# Set problem:
Please rewrite the entries below, changing "scientific name" to "species name" in every one and keeping all other text the same.

Stored data entries
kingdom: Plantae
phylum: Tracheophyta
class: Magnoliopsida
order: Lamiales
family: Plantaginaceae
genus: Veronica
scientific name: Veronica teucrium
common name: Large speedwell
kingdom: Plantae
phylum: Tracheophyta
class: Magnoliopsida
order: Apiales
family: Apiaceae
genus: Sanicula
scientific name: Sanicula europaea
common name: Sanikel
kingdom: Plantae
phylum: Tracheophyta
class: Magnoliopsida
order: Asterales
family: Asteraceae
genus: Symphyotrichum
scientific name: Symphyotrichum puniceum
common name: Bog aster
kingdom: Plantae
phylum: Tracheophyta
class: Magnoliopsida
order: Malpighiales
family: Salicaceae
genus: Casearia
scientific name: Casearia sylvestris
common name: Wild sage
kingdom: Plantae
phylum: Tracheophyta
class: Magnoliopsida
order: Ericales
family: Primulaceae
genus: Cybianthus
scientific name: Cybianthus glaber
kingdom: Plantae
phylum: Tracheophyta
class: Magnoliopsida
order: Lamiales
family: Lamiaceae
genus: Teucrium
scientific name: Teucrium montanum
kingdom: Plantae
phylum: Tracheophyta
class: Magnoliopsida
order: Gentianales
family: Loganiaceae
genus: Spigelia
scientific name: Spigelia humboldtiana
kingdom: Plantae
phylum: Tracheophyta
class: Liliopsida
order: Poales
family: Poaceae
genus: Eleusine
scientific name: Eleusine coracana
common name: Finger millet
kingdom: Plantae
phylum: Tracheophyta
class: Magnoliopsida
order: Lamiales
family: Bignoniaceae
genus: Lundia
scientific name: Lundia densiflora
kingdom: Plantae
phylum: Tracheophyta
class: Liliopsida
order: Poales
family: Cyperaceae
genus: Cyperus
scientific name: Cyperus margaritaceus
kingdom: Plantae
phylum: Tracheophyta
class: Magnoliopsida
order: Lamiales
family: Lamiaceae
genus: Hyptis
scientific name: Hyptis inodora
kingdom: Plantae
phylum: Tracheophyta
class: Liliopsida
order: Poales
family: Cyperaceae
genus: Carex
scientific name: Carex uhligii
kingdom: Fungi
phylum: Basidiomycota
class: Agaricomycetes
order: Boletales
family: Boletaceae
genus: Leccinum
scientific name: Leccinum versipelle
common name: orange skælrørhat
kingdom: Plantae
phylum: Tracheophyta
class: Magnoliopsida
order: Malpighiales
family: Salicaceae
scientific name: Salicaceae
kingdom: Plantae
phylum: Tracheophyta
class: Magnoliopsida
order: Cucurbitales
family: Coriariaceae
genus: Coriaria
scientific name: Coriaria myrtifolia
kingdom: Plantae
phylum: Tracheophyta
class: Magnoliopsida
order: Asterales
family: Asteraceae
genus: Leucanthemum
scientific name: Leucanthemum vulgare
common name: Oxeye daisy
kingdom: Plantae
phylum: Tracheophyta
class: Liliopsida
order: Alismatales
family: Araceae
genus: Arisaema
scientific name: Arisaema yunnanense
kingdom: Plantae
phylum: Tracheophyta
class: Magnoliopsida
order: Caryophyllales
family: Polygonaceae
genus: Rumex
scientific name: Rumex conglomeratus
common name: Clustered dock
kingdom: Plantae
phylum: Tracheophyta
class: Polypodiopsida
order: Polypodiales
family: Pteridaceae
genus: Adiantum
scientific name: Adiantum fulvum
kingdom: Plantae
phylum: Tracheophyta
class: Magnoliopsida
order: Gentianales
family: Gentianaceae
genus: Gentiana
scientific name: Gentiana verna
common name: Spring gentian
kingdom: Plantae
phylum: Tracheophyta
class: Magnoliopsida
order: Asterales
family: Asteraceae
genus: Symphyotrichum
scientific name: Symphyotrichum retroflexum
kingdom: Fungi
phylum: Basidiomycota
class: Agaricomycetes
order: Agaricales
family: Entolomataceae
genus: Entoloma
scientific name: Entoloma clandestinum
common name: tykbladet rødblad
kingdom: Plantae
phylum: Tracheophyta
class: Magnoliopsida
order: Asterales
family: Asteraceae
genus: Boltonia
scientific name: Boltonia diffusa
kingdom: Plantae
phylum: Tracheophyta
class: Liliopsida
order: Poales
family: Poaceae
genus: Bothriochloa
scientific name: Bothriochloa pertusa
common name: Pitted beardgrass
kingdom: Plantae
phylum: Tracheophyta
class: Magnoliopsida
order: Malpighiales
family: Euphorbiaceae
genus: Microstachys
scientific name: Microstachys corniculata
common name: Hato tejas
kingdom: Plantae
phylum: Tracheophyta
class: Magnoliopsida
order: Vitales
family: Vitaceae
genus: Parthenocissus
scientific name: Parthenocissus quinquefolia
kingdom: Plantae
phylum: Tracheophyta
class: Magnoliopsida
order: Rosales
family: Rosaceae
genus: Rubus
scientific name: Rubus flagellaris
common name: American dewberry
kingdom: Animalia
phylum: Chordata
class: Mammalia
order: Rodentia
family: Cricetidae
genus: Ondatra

# Solution:
kingdom: Plantae
phylum: Tracheophyta
class: Magnoliopsida
order: Lamiales
family: Plantaginaceae
genus: Veronica
species name: Veronica teucrium
common name: Large speedwell
kingdom: Plantae
phylum: Tracheophyta
class: Magnoliopsida
order: Apiales
family: Apiaceae
genus: Sanicula
species name: Sanicula europaea
common name: Sanikel
kingdom: Plantae
phylum: Tracheophyta
class: Magnoliopsida
order: Asterales
family: Asteraceae
genus: Symphyotrichum
species name: Symphyotrichum puniceum
common name: Bog aster
kingdom: Plantae
phylum: Tracheophyta
class: Magnoliopsida
order: Malpighiales
family: Salicaceae
genus: Casearia
species name: Casearia sylvestris
common name: Wild sage
kingdom: Plantae
phylum: Tracheophyta
class: Magnoliopsida
order: Ericales
family: Primulaceae
genus: Cybianthus
species name: Cybianthus glaber
kingdom: Plantae
phylum: Tracheophyta
class: Magnoliopsida
order: Lamiales
family: Lamiaceae
genus: Teucrium
species name: Teucrium montanum
kingdom: Plantae
phylum: Tracheophyta
class: Magnoliopsida
order: Gentianales
family: Loganiaceae
genus: Spigelia
species name: Spigelia humboldtiana
kingdom: Plantae
phylum: Tracheophyta
class: Liliopsida
order: Poales
family: Poaceae
genus: Eleusine
species name: Eleusine coracana
common name: Finger millet
kingdom: Plantae
phylum: Tracheophyta
class: Magnoliopsida
order: Lamiales
family: Bignoniaceae
genus: Lundia
species name: Lundia densiflora
kingdom: Plantae
phylum: Tracheophyta
class: Liliopsida
order: Poales
family: Cyperaceae
genus: Cyperus
species name: Cyperus margaritaceus
kingdom: Plantae
phylum: Tracheophyta
class: Magnoliopsida
order: Lamiales
family: Lamiaceae
genus: Hyptis
species name: Hyptis inodora
kingdom: Plantae
phylum: Tracheophyta
class: Liliopsida
order: Poales
family: Cyperaceae
genus: Carex
species name: Carex uhligii
kingdom: Fungi
phylum: Basidiomycota
class: Agaricomycetes
order: Boletales
family: Boletaceae
genus: Leccinum
species name: Leccinum versipelle
common name: orange skælrørhat
kingdom: Plantae
phylum: Tracheophyta
class: Magnoliopsida
order: Malpighiales
family: Salicaceae
species name: Salicaceae
kingdom: Plantae
phylum: Tracheophyta
class: Magnoliopsida
order: Cucurbitales
family: Coriariaceae
genus: Coriaria
species name: Coriaria myrtifolia
kingdom: Plantae
phylum: Tracheophyta
class: Magnoliopsida
order: Asterales
family: Asteraceae
genus: Leucanthemum
species name: Leucanthemum vulgare
common name: Oxeye daisy
kingdom: Plantae
phylum: Tracheophyta
class: Liliopsida
order: Alismatales
family: Araceae
genus: Arisaema
species name: Arisaema yunnanense
kingdom: Plantae
phylum: Tracheophyta
class: Magnoliopsida
order: Caryophyllales
family: Polygonaceae
genus: Rumex
species name: Rumex conglomeratus
common name: Clustered dock
kingdom: Plantae
phylum: Tracheophyta
class: Polypodiopsida
order: Polypodiales
family: Pteridaceae
genus: Adiantum
species name: Adiantum fulvum
kingdom: Plantae
phylum: Tracheophyta
class: Magnoliopsida
order: Gentianales
family: Gentianaceae
genus: Gentiana
species name: Gentiana verna
common name: Spring gentian
kingdom: Plantae
phylum: Tracheophyta
class: Magnoliopsida
order: Asterales
family: Asteraceae
genus: Symphyotrichum
species name: Symphyotrichum retroflexum
kingdom: Fungi
phylum: Basidiomycota
class: Agaricomycetes
order: Agaricales
family: Entolomataceae
genus: Entoloma
species name: Entoloma clandestinum
common name: tykbladet rødblad
kingdom: Plantae
phylum: Tracheophyta
class: Magnoliopsida
order: Asterales
family: Asteraceae
genus: Boltonia
species name: Boltonia diffusa
kingdom: Plantae
phylum: Tracheophyta
class: Liliopsida
order: Poales
family: Poaceae
genus: Bothriochloa
species name: Bothriochloa pertusa
common name: Pitted beardgrass
kingdom: Plantae
phylum: Tracheophyta
class: Magnoliopsida
order: Malpighiales
family: Euphorbiaceae
genus: Microstachys
species name: Microstachys corniculata
common name: Hato tejas
kingdom: Plantae
phylum: Tracheophyta
class: Magnoliopsida
order: Vitales
family: Vitaceae
genus: Parthenocissus
species name: Parthenocissus quinquefolia
kingdom: Plantae
phylum: Tracheophyta
class: Magnoliopsida
order: Rosales
family: Rosaceae
genus: Rubus
species name: Rubus flagellaris
common name: American dewberry
kingdom: Animalia
phylum: Chordata
class: Mammalia
order: Rodentia
family: Cricetidae
genus: Ondatra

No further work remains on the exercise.